[Collected data]
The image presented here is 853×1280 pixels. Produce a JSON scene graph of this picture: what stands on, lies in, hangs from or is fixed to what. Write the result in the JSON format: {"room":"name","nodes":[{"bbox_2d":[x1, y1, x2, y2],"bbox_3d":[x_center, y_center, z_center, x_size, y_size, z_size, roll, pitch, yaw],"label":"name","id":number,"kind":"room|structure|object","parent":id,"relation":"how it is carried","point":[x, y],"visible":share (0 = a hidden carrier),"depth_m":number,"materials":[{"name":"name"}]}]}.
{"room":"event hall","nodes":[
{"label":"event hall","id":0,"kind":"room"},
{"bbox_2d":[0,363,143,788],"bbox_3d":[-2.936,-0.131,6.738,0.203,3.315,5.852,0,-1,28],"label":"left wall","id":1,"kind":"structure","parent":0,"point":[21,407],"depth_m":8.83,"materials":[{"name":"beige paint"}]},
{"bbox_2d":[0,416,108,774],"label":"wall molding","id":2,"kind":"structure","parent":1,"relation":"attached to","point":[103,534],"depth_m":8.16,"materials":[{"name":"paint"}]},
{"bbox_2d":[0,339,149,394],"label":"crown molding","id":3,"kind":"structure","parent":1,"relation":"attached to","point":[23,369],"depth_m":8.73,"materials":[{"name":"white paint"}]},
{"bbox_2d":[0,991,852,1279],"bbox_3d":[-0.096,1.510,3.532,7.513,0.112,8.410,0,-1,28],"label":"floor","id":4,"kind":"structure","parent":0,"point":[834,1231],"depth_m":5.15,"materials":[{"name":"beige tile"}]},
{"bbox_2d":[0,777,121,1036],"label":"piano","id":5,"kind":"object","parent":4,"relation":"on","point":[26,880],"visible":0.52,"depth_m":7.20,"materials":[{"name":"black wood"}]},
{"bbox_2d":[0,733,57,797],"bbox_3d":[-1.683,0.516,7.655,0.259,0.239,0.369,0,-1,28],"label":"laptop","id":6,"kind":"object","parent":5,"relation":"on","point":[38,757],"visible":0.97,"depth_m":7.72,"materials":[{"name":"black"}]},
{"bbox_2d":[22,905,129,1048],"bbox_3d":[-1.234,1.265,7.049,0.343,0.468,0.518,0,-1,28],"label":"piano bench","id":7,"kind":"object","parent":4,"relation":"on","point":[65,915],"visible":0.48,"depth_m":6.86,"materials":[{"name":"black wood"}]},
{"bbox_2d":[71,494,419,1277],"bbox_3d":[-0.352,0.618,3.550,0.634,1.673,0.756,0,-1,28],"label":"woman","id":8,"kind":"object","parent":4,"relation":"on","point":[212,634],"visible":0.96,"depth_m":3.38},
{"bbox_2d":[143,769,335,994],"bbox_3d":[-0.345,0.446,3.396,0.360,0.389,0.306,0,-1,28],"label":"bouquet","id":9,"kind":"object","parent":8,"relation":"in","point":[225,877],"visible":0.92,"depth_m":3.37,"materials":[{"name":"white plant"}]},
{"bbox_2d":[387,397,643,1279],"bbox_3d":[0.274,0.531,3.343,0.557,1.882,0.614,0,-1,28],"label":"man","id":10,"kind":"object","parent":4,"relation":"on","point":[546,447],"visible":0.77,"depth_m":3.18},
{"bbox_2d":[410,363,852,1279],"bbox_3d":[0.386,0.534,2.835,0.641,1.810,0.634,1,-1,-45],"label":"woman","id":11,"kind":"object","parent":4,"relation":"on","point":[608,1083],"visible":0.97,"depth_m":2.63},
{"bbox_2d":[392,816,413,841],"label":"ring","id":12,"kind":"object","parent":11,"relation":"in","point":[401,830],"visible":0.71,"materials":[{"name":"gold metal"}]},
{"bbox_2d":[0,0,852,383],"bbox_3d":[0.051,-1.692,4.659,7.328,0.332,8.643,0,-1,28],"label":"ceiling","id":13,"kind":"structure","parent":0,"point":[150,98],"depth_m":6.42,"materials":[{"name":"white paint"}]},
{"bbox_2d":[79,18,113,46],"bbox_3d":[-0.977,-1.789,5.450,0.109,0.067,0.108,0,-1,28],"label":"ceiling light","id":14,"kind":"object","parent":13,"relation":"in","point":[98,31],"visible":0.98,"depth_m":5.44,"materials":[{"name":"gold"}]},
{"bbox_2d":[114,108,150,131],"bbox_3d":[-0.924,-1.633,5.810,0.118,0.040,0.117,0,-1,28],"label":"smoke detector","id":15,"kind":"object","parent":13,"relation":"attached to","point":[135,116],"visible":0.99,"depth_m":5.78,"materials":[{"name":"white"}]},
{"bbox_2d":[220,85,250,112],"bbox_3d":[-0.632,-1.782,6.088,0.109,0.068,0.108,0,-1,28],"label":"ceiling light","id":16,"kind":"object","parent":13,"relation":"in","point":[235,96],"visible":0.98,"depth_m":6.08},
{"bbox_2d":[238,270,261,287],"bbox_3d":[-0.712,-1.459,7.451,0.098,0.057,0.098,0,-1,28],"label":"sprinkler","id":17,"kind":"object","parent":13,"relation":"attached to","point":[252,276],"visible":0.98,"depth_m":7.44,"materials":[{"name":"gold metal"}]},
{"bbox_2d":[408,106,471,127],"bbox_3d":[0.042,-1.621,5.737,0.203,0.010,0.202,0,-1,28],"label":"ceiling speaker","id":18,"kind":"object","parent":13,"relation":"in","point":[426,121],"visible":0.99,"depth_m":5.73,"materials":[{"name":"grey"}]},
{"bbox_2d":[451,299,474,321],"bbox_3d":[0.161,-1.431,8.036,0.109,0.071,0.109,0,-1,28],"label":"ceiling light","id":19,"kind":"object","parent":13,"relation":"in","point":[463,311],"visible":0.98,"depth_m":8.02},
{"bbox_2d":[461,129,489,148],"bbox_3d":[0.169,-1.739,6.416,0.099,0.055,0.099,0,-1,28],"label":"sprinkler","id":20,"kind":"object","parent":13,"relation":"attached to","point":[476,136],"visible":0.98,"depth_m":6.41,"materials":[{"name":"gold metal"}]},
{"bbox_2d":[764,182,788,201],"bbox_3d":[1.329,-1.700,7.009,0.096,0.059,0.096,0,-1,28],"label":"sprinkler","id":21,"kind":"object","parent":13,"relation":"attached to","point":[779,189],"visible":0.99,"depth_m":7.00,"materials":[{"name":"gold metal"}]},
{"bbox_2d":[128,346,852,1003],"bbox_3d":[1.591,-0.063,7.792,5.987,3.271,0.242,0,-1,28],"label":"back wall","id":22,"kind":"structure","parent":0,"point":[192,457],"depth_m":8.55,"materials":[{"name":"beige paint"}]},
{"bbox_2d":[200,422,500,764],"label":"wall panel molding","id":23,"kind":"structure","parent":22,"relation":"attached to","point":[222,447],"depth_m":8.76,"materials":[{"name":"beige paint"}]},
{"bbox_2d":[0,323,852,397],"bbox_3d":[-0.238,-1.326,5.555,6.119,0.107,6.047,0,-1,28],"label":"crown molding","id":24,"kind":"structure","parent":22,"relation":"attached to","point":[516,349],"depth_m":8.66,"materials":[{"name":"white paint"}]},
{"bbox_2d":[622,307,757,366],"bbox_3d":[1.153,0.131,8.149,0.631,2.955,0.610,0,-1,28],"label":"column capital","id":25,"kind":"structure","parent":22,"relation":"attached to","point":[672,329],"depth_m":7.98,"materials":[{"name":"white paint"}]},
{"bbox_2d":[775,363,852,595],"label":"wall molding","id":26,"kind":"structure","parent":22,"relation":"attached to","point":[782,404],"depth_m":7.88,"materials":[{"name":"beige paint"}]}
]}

> What you need to do: Type the records out again. Match them exactly.

> Answer for the task:
The image presented here is 853×1280 pixels. Produce a JSON scene graph of this picture: what stands on, lies in, hangs from or is fixed to what. Write the result in the JSON format: {"room":"name","nodes":[{"bbox_2d":[x1, y1, x2, y2],"bbox_3d":[x_center, y_center, z_center, x_size, y_size, z_size, roll, pitch, yaw],"label":"name","id":number,"kind":"room|structure|object","parent":id,"relation":"how it is carried","point":[x, y],"visible":share (0 = a hidden carrier),"depth_m":number,"materials":[{"name":"name"}]}]}.
{"room":"event hall","nodes":[
{"label":"event hall","id":0,"kind":"room"},
{"bbox_2d":[0,363,143,788],"bbox_3d":[-2.936,-0.131,6.738,0.203,3.315,5.852,0,-1,28],"label":"left wall","id":1,"kind":"structure","parent":0,"point":[21,407],"depth_m":8.83,"materials":[{"name":"beige paint"}]},
{"bbox_2d":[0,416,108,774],"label":"wall molding","id":2,"kind":"structure","parent":1,"relation":"attached to","point":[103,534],"depth_m":8.16,"materials":[{"name":"paint"}]},
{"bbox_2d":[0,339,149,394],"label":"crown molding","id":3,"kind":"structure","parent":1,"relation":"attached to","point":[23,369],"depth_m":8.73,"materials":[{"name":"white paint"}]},
{"bbox_2d":[0,991,852,1279],"bbox_3d":[-0.096,1.510,3.532,7.513,0.112,8.410,0,-1,28],"label":"floor","id":4,"kind":"structure","parent":0,"point":[834,1231],"depth_m":5.15,"materials":[{"name":"beige tile"}]},
{"bbox_2d":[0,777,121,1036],"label":"piano","id":5,"kind":"object","parent":4,"relation":"on","point":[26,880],"visible":0.52,"depth_m":7.20,"materials":[{"name":"black wood"}]},
{"bbox_2d":[0,733,57,797],"bbox_3d":[-1.683,0.516,7.655,0.259,0.239,0.369,0,-1,28],"label":"laptop","id":6,"kind":"object","parent":5,"relation":"on","point":[38,757],"visible":0.97,"depth_m":7.72,"materials":[{"name":"black"}]},
{"bbox_2d":[22,905,129,1048],"bbox_3d":[-1.234,1.265,7.049,0.343,0.468,0.518,0,-1,28],"label":"piano bench","id":7,"kind":"object","parent":4,"relation":"on","point":[65,915],"visible":0.48,"depth_m":6.86,"materials":[{"name":"black wood"}]},
{"bbox_2d":[71,494,419,1277],"bbox_3d":[-0.352,0.618,3.550,0.634,1.673,0.756,0,-1,28],"label":"woman","id":8,"kind":"object","parent":4,"relation":"on","point":[212,634],"visible":0.96,"depth_m":3.38},
{"bbox_2d":[143,769,335,994],"bbox_3d":[-0.345,0.446,3.396,0.360,0.389,0.306,0,-1,28],"label":"bouquet","id":9,"kind":"object","parent":8,"relation":"in","point":[225,877],"visible":0.92,"depth_m":3.37,"materials":[{"name":"white plant"}]},
{"bbox_2d":[387,397,643,1279],"bbox_3d":[0.274,0.531,3.343,0.557,1.882,0.614,0,-1,28],"label":"man","id":10,"kind":"object","parent":4,"relation":"on","point":[546,447],"visible":0.77,"depth_m":3.18},
{"bbox_2d":[410,363,852,1279],"bbox_3d":[0.386,0.534,2.835,0.641,1.810,0.634,1,-1,-45],"label":"woman","id":11,"kind":"object","parent":4,"relation":"on","point":[608,1083],"visible":0.97,"depth_m":2.63},
{"bbox_2d":[392,816,413,841],"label":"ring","id":12,"kind":"object","parent":11,"relation":"in","point":[401,830],"visible":0.71,"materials":[{"name":"gold metal"}]},
{"bbox_2d":[0,0,852,383],"bbox_3d":[0.051,-1.692,4.659,7.328,0.332,8.643,0,-1,28],"label":"ceiling","id":13,"kind":"structure","parent":0,"point":[150,98],"depth_m":6.42,"materials":[{"name":"white paint"}]},
{"bbox_2d":[79,18,113,46],"bbox_3d":[-0.977,-1.789,5.450,0.109,0.067,0.108,0,-1,28],"label":"ceiling light","id":14,"kind":"object","parent":13,"relation":"in","point":[98,31],"visible":0.98,"depth_m":5.44,"materials":[{"name":"gold"}]},
{"bbox_2d":[114,108,150,131],"bbox_3d":[-0.924,-1.633,5.810,0.118,0.040,0.117,0,-1,28],"label":"smoke detector","id":15,"kind":"object","parent":13,"relation":"attached to","point":[135,116],"visible":0.99,"depth_m":5.78,"materials":[{"name":"white"}]},
{"bbox_2d":[220,85,250,112],"bbox_3d":[-0.632,-1.782,6.088,0.109,0.068,0.108,0,-1,28],"label":"ceiling light","id":16,"kind":"object","parent":13,"relation":"in","point":[235,96],"visible":0.98,"depth_m":6.08},
{"bbox_2d":[238,270,261,287],"bbox_3d":[-0.712,-1.459,7.451,0.098,0.057,0.098,0,-1,28],"label":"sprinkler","id":17,"kind":"object","parent":13,"relation":"attached to","point":[252,276],"visible":0.98,"depth_m":7.44,"materials":[{"name":"gold metal"}]},
{"bbox_2d":[408,106,471,127],"bbox_3d":[0.042,-1.621,5.737,0.203,0.010,0.202,0,-1,28],"label":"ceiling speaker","id":18,"kind":"object","parent":13,"relation":"in","point":[426,121],"visible":0.99,"depth_m":5.73,"materials":[{"name":"grey"}]},
{"bbox_2d":[451,299,474,321],"bbox_3d":[0.161,-1.431,8.036,0.109,0.071,0.109,0,-1,28],"label":"ceiling light","id":19,"kind":"object","parent":13,"relation":"in","point":[463,311],"visible":0.98,"depth_m":8.02},
{"bbox_2d":[461,129,489,148],"bbox_3d":[0.169,-1.739,6.416,0.099,0.055,0.099,0,-1,28],"label":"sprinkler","id":20,"kind":"object","parent":13,"relation":"attached to","point":[476,136],"visible":0.98,"depth_m":6.41,"materials":[{"name":"gold metal"}]},
{"bbox_2d":[764,182,788,201],"bbox_3d":[1.329,-1.700,7.009,0.096,0.059,0.096,0,-1,28],"label":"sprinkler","id":21,"kind":"object","parent":13,"relation":"attached to","point":[779,189],"visible":0.99,"depth_m":7.00,"materials":[{"name":"gold metal"}]},
{"bbox_2d":[128,346,852,1003],"bbox_3d":[1.591,-0.063,7.792,5.987,3.271,0.242,0,-1,28],"label":"back wall","id":22,"kind":"structure","parent":0,"point":[192,457],"depth_m":8.55,"materials":[{"name":"beige paint"}]},
{"bbox_2d":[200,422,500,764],"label":"wall panel molding","id":23,"kind":"structure","parent":22,"relation":"attached to","point":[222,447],"depth_m":8.76,"materials":[{"name":"beige paint"}]},
{"bbox_2d":[0,323,852,397],"bbox_3d":[-0.238,-1.326,5.555,6.119,0.107,6.047,0,-1,28],"label":"crown molding","id":24,"kind":"structure","parent":22,"relation":"attached to","point":[516,349],"depth_m":8.66,"materials":[{"name":"white paint"}]},
{"bbox_2d":[622,307,757,366],"bbox_3d":[1.153,0.131,8.149,0.631,2.955,0.610,0,-1,28],"label":"column capital","id":25,"kind":"structure","parent":22,"relation":"attached to","point":[672,329],"depth_m":7.98,"materials":[{"name":"white paint"}]},
{"bbox_2d":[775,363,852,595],"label":"wall molding","id":26,"kind":"structure","parent":22,"relation":"attached to","point":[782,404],"depth_m":7.88,"materials":[{"name":"beige paint"}]}
]}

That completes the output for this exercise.